It's because the standard says so.
Normally, the out-of-line definition rule applies to static const members:
The declaration of a static data member in its class definition is not a definition.
The only exception is that since C++11 integral and enum static const types can be initialized in-line.
See [class.static.data]/3 (emphasis mine):
If a non-volatile const static data member is of integral or enumeration type, its declaration in the class definition can specify a brace-or-equal-initializer in which every initializer-clause that is an assignment-expression is a constant expression.
As Bjarne mentioned:
So why do these inconvenient restrictions exist? A class is typically declared in a header file and a header file is typically included into many translation units. However, to avoid complicated linker rules, C++ requires that every object has a unique definition. That rule would be broken if C++ allowed in-class definition of entities that needed to be stored in memory as objects.
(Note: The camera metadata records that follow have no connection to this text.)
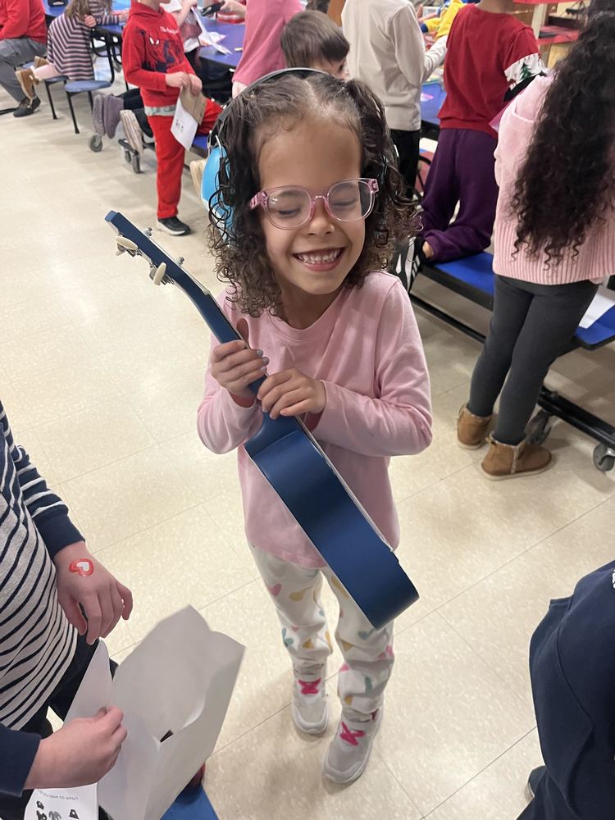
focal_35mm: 26
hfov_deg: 53.1
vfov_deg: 67.3
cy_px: 410
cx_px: 308
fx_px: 616
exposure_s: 1/60
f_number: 1.6
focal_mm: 5.1
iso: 250
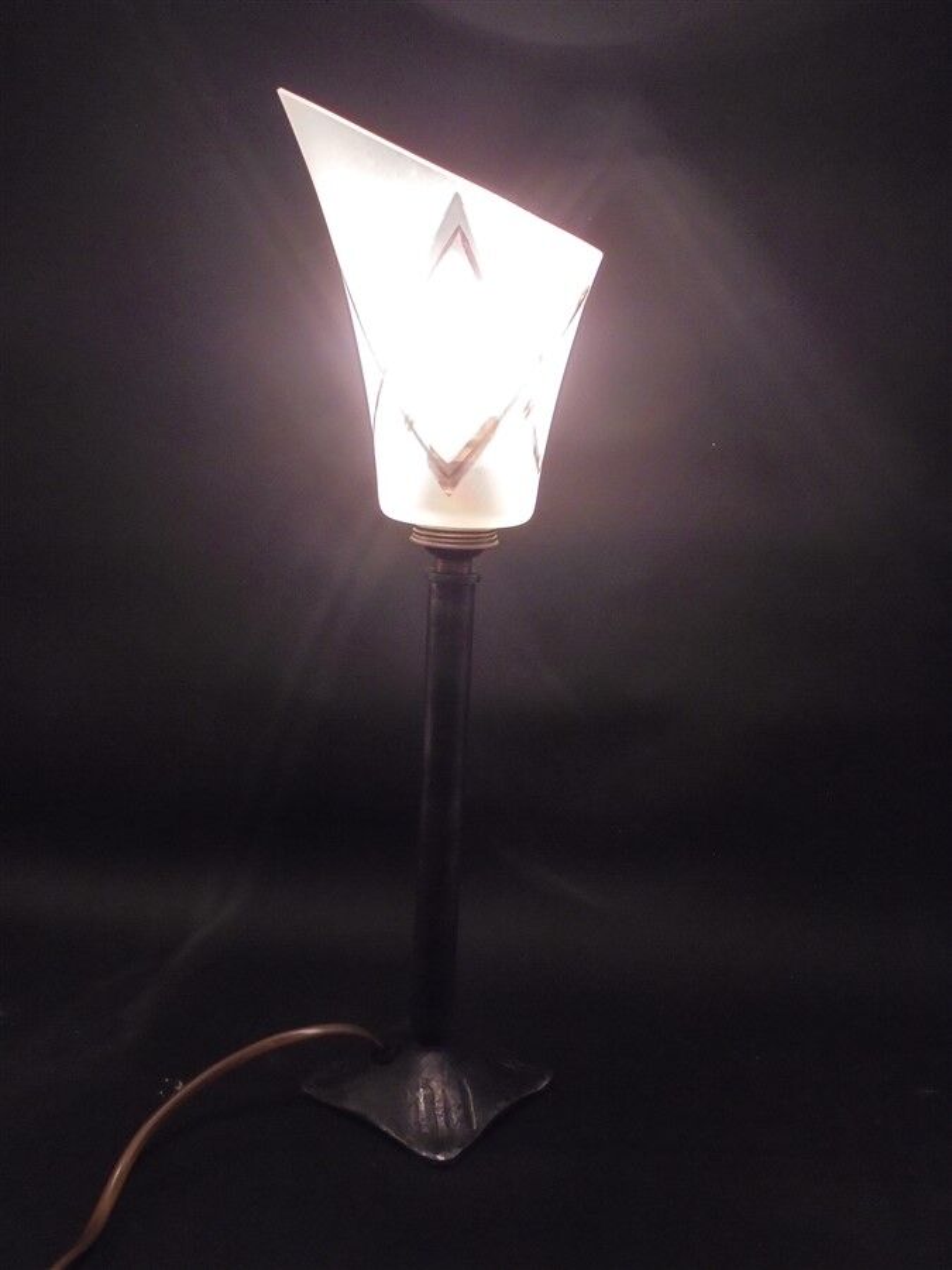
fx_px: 1247
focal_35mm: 34
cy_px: 635
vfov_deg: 54.0
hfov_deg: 41.8
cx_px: 476
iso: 320
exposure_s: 1/30
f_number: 4
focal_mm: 6.1
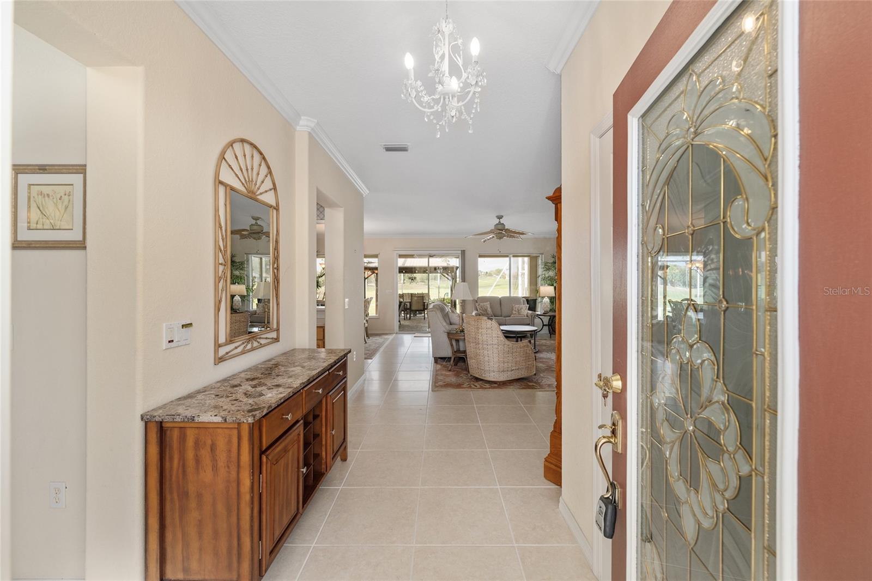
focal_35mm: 14
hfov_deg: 104.3
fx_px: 339
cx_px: 436
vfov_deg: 81.2
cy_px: 290
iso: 320
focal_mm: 14
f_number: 8
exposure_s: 1/40
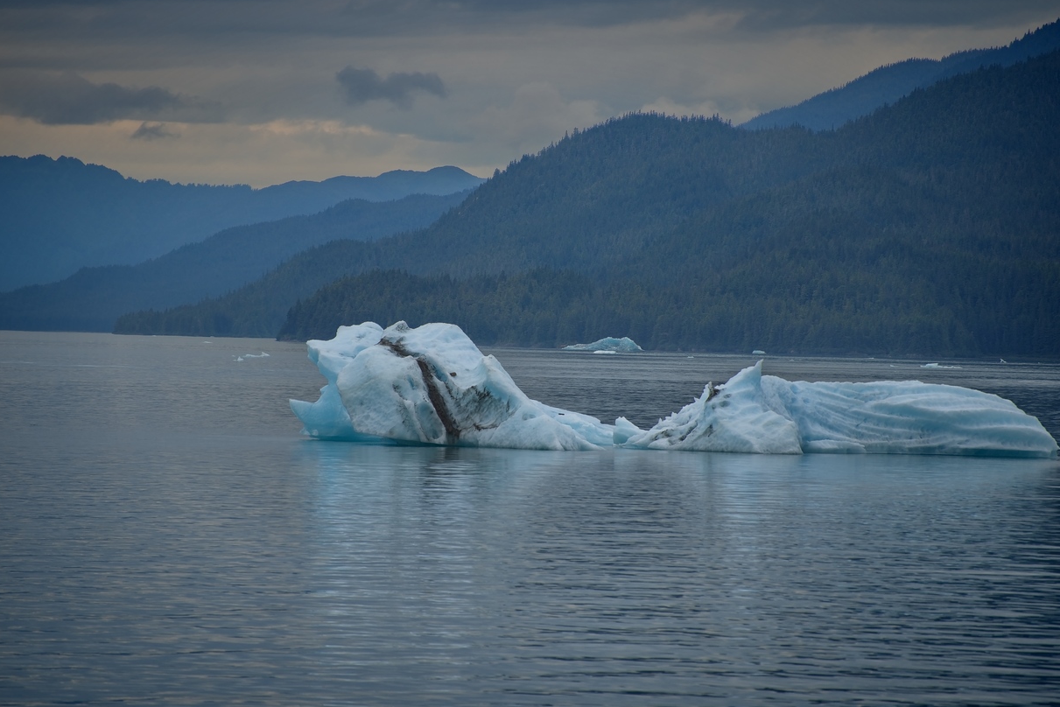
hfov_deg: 6.5
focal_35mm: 317
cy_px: 354
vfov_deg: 4.3
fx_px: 9336
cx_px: 514
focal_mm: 300
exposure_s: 1/640
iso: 180
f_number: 5.6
The rational could have been that integral types become compile-time constants, although I tend to disagree because the rule of a single address across compilation units still applies, which means the compiler must still emit the static const members with weak linkage and have the linker fold them, just like it does with multiply defined templates. At which point the restriction on integral types becomes moot since the same folding can be applied to any type. In fact, C++17 "fixes" it with inline members:
class H {
private:
inline static const int i = 5;
inline static const float f = 1.0;
inline static const string s = "string";
};